Given records
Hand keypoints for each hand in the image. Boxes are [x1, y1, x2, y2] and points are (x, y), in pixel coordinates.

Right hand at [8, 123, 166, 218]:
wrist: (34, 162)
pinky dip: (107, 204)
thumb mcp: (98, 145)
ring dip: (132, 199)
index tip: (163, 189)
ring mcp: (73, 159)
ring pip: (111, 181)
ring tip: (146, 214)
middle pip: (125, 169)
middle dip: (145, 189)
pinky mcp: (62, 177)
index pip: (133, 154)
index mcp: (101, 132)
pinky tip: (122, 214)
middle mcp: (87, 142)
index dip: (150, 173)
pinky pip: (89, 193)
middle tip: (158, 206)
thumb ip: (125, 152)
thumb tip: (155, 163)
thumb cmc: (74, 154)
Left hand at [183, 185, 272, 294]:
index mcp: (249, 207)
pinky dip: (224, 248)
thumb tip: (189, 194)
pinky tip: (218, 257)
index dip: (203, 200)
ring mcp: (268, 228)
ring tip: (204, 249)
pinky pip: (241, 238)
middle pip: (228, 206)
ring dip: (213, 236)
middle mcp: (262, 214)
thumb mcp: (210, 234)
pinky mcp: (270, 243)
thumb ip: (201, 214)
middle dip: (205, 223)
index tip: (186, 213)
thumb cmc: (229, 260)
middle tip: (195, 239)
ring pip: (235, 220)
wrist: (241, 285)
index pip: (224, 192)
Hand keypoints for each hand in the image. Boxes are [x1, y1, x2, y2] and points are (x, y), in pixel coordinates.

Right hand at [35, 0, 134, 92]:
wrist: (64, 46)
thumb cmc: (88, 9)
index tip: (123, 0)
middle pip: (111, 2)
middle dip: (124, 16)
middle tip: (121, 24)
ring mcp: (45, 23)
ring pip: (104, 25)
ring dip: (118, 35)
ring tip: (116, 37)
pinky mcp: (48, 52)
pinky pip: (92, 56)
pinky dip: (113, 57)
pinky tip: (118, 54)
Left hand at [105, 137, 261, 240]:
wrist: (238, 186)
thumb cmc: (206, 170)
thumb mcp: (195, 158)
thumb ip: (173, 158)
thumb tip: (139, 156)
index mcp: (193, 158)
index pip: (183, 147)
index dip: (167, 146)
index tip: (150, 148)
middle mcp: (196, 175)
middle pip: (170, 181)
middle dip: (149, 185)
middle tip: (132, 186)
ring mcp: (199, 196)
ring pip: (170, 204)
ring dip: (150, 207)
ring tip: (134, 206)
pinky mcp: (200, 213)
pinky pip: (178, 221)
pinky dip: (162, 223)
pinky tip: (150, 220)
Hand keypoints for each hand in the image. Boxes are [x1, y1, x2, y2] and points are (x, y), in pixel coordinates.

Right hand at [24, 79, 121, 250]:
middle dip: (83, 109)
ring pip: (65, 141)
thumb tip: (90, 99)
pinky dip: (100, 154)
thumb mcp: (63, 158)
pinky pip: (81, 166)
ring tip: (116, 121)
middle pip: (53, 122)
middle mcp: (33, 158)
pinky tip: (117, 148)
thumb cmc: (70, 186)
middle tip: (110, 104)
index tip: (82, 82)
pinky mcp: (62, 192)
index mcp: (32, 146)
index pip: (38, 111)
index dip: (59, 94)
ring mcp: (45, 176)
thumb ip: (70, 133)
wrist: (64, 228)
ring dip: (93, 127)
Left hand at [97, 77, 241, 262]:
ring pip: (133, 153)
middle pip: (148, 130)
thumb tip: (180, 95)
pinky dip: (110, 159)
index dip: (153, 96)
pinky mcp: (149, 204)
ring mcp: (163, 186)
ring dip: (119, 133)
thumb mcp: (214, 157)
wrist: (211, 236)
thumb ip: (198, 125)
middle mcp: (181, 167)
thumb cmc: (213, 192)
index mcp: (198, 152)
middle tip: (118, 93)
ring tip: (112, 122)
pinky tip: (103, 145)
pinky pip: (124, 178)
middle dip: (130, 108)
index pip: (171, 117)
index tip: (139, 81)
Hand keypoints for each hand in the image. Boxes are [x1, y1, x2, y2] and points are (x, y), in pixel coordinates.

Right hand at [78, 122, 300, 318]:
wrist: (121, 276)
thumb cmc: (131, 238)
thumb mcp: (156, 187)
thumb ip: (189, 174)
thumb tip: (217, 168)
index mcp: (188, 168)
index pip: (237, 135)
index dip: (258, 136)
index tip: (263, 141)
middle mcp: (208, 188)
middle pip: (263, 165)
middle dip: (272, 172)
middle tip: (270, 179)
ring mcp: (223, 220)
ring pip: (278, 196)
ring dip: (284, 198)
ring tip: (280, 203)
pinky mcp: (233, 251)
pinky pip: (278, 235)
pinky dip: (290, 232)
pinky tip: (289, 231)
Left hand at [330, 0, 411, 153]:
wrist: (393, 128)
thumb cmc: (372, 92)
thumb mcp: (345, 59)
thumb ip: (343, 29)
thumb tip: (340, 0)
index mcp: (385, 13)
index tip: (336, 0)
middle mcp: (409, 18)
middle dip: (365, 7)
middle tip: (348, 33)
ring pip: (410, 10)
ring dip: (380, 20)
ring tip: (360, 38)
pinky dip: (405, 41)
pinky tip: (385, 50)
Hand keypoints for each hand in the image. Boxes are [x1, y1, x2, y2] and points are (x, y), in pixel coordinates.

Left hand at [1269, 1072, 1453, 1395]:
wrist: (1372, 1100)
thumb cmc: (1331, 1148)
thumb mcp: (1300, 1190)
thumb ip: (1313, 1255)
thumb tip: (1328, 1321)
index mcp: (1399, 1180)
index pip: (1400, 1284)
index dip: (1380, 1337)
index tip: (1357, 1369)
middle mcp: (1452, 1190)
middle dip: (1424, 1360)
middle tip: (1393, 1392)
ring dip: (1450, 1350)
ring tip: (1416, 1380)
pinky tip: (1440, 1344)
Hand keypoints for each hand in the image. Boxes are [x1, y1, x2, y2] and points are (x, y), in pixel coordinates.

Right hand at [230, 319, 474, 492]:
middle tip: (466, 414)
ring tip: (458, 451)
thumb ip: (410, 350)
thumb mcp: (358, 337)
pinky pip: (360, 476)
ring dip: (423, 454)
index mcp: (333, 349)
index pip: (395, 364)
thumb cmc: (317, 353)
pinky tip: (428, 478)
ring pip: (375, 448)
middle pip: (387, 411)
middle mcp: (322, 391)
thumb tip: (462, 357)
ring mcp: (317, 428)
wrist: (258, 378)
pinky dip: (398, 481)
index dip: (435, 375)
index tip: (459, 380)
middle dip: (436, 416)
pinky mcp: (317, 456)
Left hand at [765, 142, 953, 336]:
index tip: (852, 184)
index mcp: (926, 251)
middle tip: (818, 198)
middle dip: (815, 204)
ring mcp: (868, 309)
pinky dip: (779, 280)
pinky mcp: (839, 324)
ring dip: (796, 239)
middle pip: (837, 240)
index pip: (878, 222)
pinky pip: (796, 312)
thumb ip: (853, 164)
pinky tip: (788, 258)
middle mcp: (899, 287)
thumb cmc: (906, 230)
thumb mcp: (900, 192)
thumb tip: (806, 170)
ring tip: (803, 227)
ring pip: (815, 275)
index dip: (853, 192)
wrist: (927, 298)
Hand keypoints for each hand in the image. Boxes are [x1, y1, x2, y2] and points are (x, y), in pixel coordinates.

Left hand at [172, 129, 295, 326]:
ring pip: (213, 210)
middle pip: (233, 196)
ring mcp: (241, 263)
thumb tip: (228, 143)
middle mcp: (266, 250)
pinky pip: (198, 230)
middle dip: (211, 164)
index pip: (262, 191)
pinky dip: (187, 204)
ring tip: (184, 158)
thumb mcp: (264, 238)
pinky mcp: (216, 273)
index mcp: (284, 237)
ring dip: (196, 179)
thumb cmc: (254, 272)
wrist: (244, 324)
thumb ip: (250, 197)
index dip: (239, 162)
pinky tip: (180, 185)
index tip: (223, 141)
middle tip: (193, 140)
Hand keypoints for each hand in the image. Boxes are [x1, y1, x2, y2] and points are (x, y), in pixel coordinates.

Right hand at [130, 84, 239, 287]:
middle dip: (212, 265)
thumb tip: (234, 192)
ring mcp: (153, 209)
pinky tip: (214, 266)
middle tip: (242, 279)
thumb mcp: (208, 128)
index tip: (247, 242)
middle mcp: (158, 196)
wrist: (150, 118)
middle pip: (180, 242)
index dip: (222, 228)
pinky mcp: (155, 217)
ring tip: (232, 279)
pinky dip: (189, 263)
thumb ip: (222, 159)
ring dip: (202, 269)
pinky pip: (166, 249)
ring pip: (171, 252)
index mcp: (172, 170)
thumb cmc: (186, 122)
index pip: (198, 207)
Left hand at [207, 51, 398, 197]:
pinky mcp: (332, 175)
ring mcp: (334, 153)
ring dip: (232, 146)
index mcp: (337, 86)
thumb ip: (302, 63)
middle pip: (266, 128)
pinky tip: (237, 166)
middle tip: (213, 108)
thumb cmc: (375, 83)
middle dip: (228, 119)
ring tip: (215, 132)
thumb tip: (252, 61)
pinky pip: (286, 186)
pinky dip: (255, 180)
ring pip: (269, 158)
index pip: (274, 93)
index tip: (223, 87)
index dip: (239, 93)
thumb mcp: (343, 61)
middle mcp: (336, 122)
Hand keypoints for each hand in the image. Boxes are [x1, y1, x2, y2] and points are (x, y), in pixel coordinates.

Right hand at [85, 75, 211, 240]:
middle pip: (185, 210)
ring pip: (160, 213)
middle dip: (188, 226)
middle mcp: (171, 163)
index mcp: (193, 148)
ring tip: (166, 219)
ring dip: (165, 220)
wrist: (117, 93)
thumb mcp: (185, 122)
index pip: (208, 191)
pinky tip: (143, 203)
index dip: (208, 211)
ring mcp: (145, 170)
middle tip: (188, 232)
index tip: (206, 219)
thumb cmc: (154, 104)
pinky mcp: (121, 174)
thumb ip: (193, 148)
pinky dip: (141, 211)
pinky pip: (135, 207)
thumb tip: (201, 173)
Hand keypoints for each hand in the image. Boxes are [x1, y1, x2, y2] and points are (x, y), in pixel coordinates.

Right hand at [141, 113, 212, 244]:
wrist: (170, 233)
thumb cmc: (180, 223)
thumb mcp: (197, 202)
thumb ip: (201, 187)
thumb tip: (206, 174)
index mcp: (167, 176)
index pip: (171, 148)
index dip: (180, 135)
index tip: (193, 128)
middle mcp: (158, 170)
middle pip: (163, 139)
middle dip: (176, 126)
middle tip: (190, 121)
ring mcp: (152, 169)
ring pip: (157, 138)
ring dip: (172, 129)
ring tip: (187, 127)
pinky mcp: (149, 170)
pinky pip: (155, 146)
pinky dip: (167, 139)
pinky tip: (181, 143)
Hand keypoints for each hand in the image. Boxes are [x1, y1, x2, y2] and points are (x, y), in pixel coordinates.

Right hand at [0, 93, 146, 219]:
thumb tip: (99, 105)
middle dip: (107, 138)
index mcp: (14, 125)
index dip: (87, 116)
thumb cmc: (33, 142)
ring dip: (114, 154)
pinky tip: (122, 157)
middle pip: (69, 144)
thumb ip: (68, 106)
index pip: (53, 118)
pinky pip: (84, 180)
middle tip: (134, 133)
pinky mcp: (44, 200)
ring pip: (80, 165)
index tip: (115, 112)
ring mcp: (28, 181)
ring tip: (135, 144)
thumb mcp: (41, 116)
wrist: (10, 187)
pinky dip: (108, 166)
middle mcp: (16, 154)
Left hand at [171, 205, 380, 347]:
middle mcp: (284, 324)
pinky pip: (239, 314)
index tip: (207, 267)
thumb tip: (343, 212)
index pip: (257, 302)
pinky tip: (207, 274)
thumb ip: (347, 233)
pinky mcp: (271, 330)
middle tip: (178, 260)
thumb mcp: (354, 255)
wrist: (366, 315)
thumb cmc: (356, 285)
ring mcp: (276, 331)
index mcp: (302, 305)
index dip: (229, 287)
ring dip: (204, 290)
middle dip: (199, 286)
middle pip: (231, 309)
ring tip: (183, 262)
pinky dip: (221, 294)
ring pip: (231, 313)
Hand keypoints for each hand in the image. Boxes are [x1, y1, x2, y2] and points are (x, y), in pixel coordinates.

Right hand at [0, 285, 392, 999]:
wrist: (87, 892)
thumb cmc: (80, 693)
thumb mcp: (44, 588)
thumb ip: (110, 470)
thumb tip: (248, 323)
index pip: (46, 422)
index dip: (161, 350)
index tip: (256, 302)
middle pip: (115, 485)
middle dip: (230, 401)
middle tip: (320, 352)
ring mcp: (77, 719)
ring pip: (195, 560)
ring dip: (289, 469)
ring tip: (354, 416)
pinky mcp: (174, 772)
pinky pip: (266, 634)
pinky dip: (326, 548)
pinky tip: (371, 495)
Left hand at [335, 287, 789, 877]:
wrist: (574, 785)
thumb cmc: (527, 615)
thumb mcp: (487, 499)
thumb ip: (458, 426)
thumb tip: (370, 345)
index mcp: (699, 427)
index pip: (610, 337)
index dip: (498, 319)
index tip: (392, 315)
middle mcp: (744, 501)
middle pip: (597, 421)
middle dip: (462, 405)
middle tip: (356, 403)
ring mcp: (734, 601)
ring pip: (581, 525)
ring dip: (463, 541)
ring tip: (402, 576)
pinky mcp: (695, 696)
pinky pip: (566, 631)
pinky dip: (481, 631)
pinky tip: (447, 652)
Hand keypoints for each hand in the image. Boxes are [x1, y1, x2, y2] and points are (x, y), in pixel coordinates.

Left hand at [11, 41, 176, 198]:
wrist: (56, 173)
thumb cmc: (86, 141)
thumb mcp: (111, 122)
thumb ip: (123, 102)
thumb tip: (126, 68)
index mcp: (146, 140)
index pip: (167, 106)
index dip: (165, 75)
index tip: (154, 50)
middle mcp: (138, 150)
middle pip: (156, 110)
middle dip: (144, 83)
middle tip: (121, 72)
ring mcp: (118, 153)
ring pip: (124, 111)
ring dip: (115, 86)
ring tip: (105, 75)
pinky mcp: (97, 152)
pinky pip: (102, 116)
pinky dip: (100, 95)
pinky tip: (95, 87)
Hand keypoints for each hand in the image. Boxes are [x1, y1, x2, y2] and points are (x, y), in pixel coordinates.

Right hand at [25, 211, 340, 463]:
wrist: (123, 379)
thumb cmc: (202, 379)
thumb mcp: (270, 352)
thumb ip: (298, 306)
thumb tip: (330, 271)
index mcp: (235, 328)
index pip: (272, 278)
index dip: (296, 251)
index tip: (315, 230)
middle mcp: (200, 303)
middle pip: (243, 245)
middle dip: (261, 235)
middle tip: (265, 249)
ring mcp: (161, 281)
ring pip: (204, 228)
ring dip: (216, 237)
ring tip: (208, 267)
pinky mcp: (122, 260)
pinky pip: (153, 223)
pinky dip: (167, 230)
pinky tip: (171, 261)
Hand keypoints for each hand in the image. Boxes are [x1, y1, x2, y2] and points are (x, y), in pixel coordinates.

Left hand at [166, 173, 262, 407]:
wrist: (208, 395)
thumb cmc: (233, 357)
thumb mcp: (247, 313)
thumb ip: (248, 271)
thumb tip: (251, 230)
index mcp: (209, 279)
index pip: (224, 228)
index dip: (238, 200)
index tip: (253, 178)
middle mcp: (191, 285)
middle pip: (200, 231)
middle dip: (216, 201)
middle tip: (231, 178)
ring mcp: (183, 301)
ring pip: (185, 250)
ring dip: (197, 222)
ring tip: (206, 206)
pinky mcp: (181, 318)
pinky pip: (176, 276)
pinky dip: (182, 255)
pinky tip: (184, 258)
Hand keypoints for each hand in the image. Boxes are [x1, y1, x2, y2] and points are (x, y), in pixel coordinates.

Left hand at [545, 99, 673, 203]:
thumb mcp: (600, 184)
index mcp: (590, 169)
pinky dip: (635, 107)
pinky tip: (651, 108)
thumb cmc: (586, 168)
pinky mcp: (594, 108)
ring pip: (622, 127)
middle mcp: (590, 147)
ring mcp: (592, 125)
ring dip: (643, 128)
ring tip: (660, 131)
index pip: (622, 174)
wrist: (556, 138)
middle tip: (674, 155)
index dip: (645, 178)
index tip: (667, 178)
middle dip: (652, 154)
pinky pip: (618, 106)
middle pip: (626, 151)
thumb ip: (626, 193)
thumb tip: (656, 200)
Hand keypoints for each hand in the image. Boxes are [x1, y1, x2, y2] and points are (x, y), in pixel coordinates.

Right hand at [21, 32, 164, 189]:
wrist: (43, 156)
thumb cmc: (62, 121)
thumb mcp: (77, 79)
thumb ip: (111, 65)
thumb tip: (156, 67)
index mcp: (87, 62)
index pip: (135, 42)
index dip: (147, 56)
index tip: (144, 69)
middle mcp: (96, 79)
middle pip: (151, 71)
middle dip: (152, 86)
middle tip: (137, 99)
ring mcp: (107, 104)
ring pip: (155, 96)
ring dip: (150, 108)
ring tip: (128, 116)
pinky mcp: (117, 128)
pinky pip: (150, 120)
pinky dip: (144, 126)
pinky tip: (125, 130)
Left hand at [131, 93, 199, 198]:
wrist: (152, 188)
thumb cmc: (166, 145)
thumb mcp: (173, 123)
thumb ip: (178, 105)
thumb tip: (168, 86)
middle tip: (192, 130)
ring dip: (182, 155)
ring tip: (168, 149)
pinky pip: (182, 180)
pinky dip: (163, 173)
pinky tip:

About this task
Given the records above, return exactly the lines starting at the line containing "thumb mcp: (247, 313)" and ending at the line containing "index tip: (667, 178)", including both.

Result of this task
thumb mcp: (247, 313)
thumb ip: (248, 271)
thumb tip: (251, 230)
index mcp: (209, 279)
index pip: (224, 228)
index dip: (238, 200)
index tip: (253, 178)
middle mcp: (191, 285)
middle pip: (200, 231)
middle dip: (216, 201)
middle tip: (231, 178)
ring mcp: (183, 301)
ring pip: (185, 250)
ring dip: (197, 222)
ring tip: (206, 206)
pinky mcp: (181, 318)
pinky pip: (176, 276)
pinky dip: (182, 255)
pinky tip: (184, 258)
Hand keypoints for each hand in the image. Boxes are [x1, y1, x2, y2] and points are (x, y), in pixel coordinates.

Left hand at [545, 99, 673, 203]:
thumb mcp: (600, 184)
index mcp: (590, 169)
pinky dip: (635, 107)
pinky tip: (651, 108)
thumb cmc: (586, 168)
pinky mcp: (594, 108)
ring pip: (622, 127)
middle mcp: (590, 147)
ring mcp: (592, 125)
ring dip: (643, 128)
ring tip: (660, 131)
index pip: (622, 174)
wrist: (556, 138)
middle tip: (674, 155)
index dip: (645, 178)
index tip: (667, 178)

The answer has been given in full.